We are commonly asked how to measure output, or verify that an Ozone Generator produces the amount of ozone the manufacture claims. This tech sheet will cover how to measure the output of your high concentration Ozone Generator.
It is key to understand that the output of an Ozone Generator is almost always measured in grams per hour (g/hr), also known as ozone output. The ozone measurement instrument will read percent by weight (%), or grams per meter cubed (g/m3), also known as ozone concentration. To mathematically determine the g/hr (ozone output) from % by weight, or g/m3 (ozone concentration) you will need to determine the flow rate of the Ozone Generator in liters per minute (LPM). The calculations to use when you have determined the gas flow rate and concentration are below:
Ozone Output (g/hr) =(( LPM x 0.001) x 60) x (14.3 x % by weight)
Ozone Output (g/hr) =(( LPM x 0.001) x 60) x (12.8 x % by weight)
Ozone Output (g/hr) = ((LPM x 60) x 0.001) x g/m3
Another resource we offer is a handy online calculator. Just enter your flow and concentration values and we do the work!
Note: When using percent by weight to measure ozone concentration, the calculation to determine ozone output is different because the density of the gas is different. Due to the difference in the density of the gas, there are separate conversion formulas used to determine the output of an Ozone Generator (as shown above).

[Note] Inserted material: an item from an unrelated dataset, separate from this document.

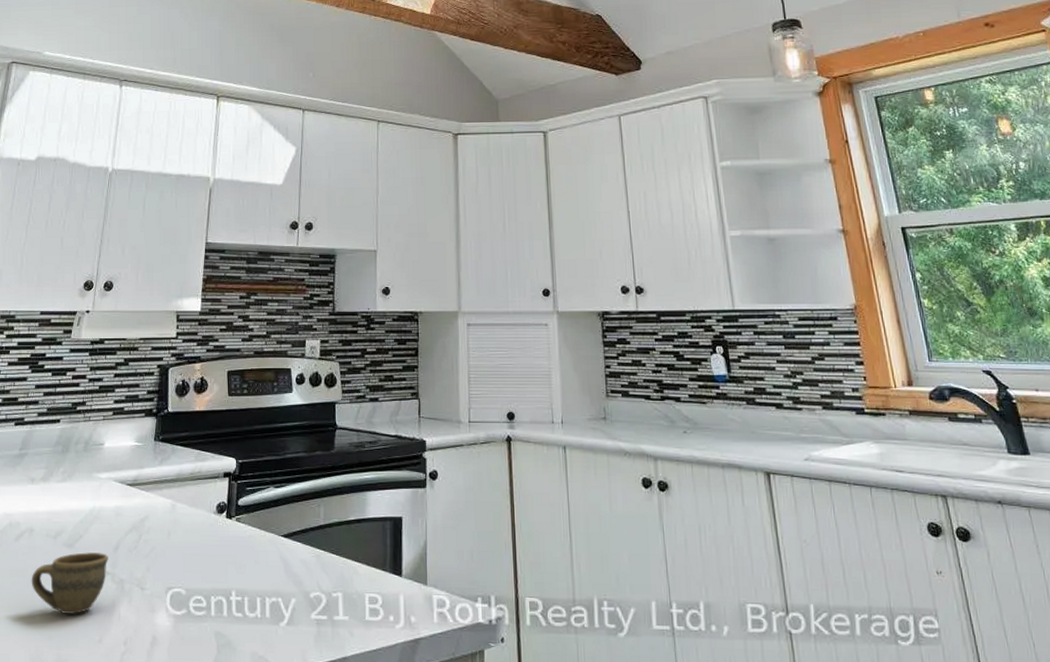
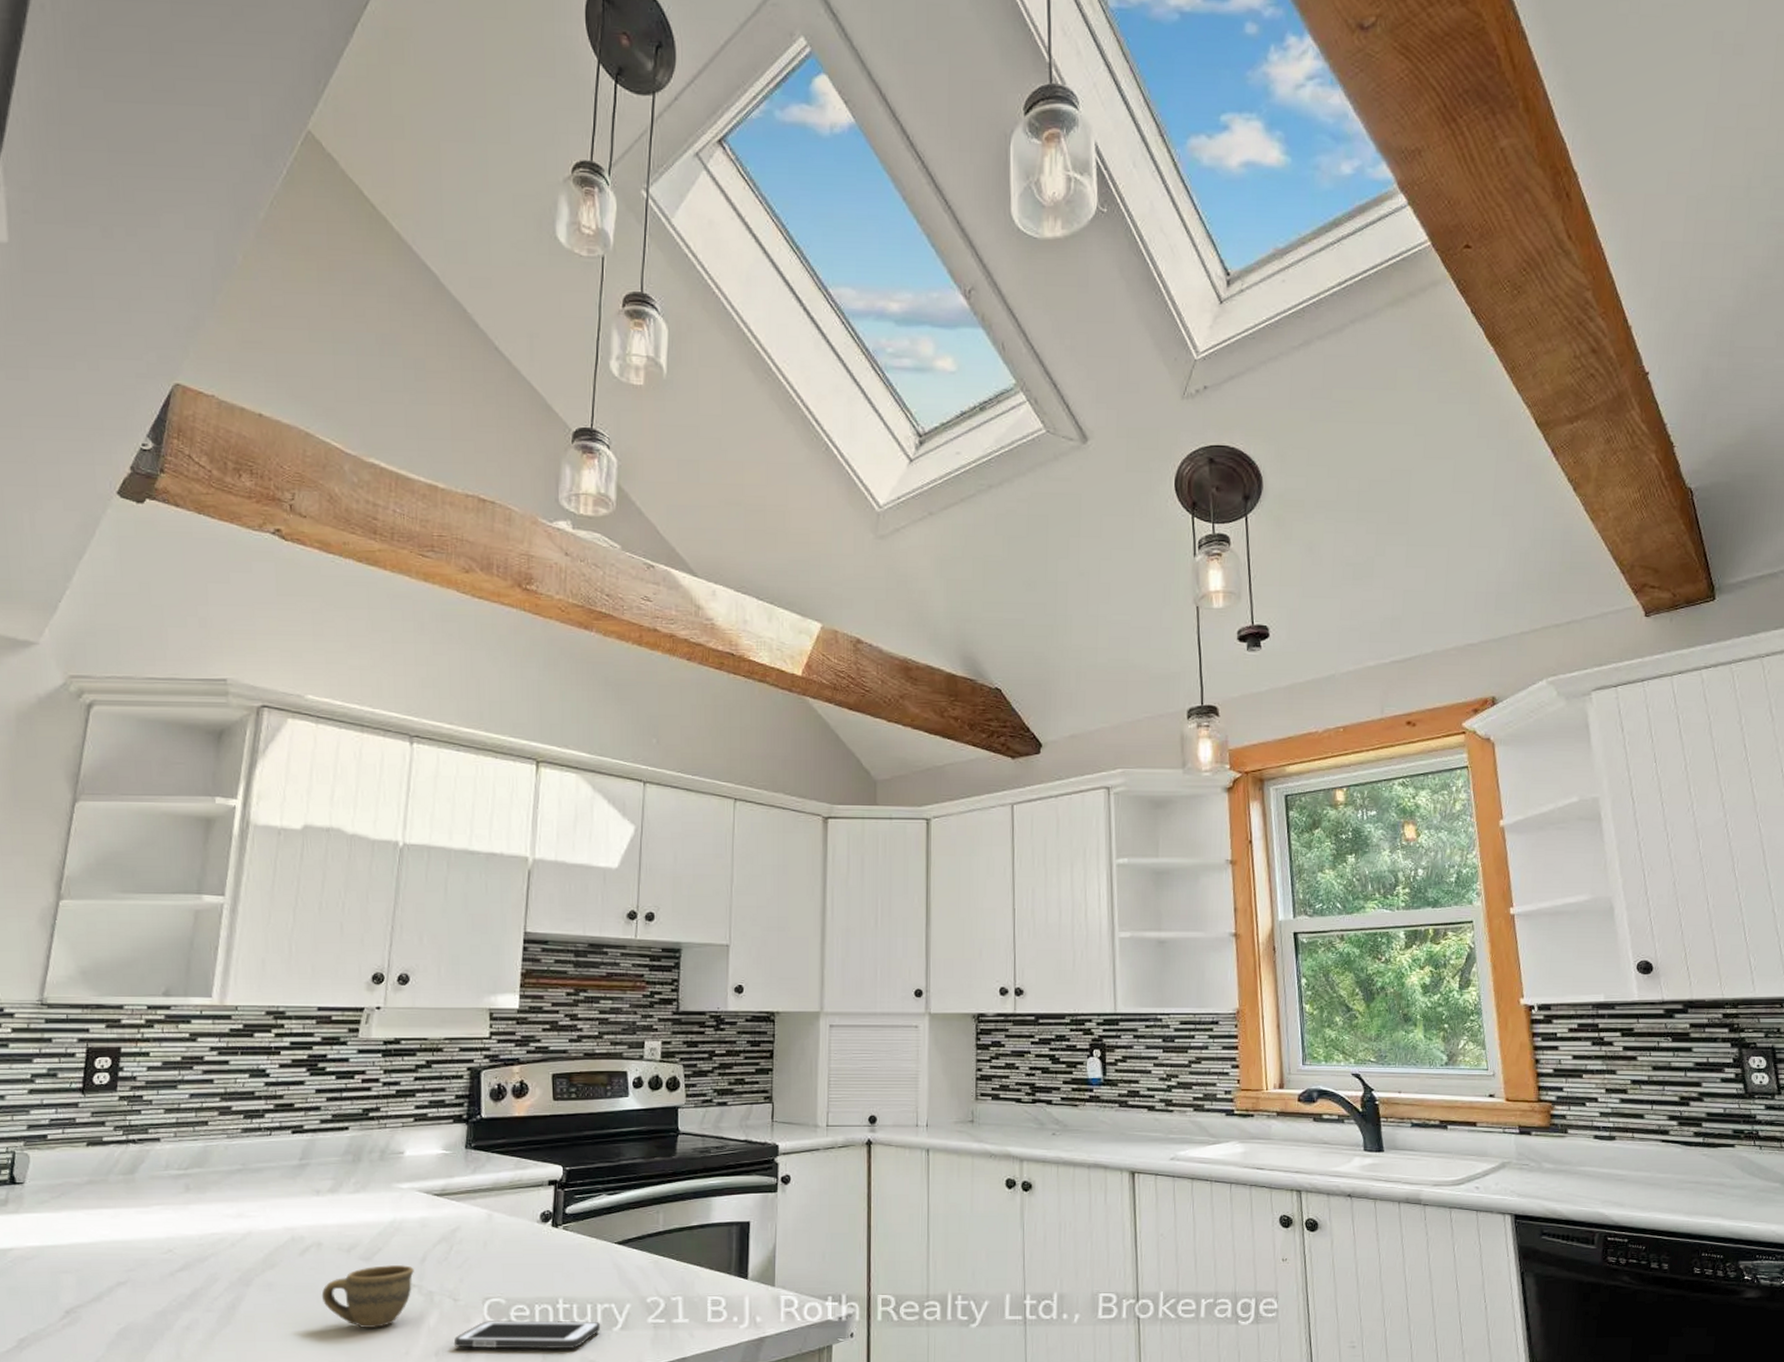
cell phone: none [140,611,269,643] -> present [453,1320,601,1350]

A related question is which ozone measurement device should be used to facilitate these measurements. The short answer is, only a high concentration ozone analyzer. Note that the units of measure used are percent by weight and g/m3. This is due to the high concentrations of ozone produced by most Ozone Generators. We are also asked why parts per million (ppm) is not used as a unit of measure. Let me provide a quick example using a very small Ozone Generator.
An Ozone Generator producing 2 g/hr ozone from 10 LPM of air would produce 0.26% ozone concentration.
2 g/hr = ((10 LPM x 0.001) x 60) x (12.8 x 0.26% by weight)
0.26% ozone = 1573 ppm conversion info here
At only 2 g/hr of ozone output the ppm value is already 1573 ppm. The parts per million (ppm) unit of measure is just not conducive to these calculations. Therefore it is rarely, if ever, used when calculating generator output.
The high concentrations that are created limit the number of ozone measurement devices that can be used, which is why the process is restricted to high concentration UV ozone analyzers.
When choosing an Ozone Analyzer, ensure that the analyzer you are purchasing operates within the range that you will be operating within. Some Ozone Analyzers are limited to low ranges only, so ensure that you choose a device capable of reading a higher concentration of ozone than you will ever need to measure.
Also ensure that the analyzer you are purchasing will measure ozone concentration using the units of measure that you desire. If choosing an analyzer that measure ozone in percent (%) by weight, be sure to specify whether you are using oxygen or dry air gas. Some analyzers may be only factory configurable and cannot be configured by the user.
Gas flow is a very critical component of the calculations used to measure ozone output. A small deviation in actual flow measurement will result in a large error in the resulting ozone output figure. Since this is such an important value, we recommend using a high quality Mass Flow Meter to measure the total gas flow entering the Ozone Generator. A Mass Flow Meter will measure total gas flow. This measurement is also pressure compensated to eliminate that potential variable. Using the Mass Flow Meter prior to the Ozone Generator will remove the possibility of ozone corroding the delicate components inside the Mass Flow Meter.
Most high concentration Ozone Analyzers will only require a very small gas flow rate. This will require a small flow meter to regulate and measure that gas flow. An advantage of this small flow rate is that the Ozone Analyzer could be used as an on-line measurement device. If the Ozone Generator uses a gas flow rate of 20 LPM and the analyzer will only consume 1 LPM for accurate measurement, this setup only requires a 5% slipstream of the ozone gas.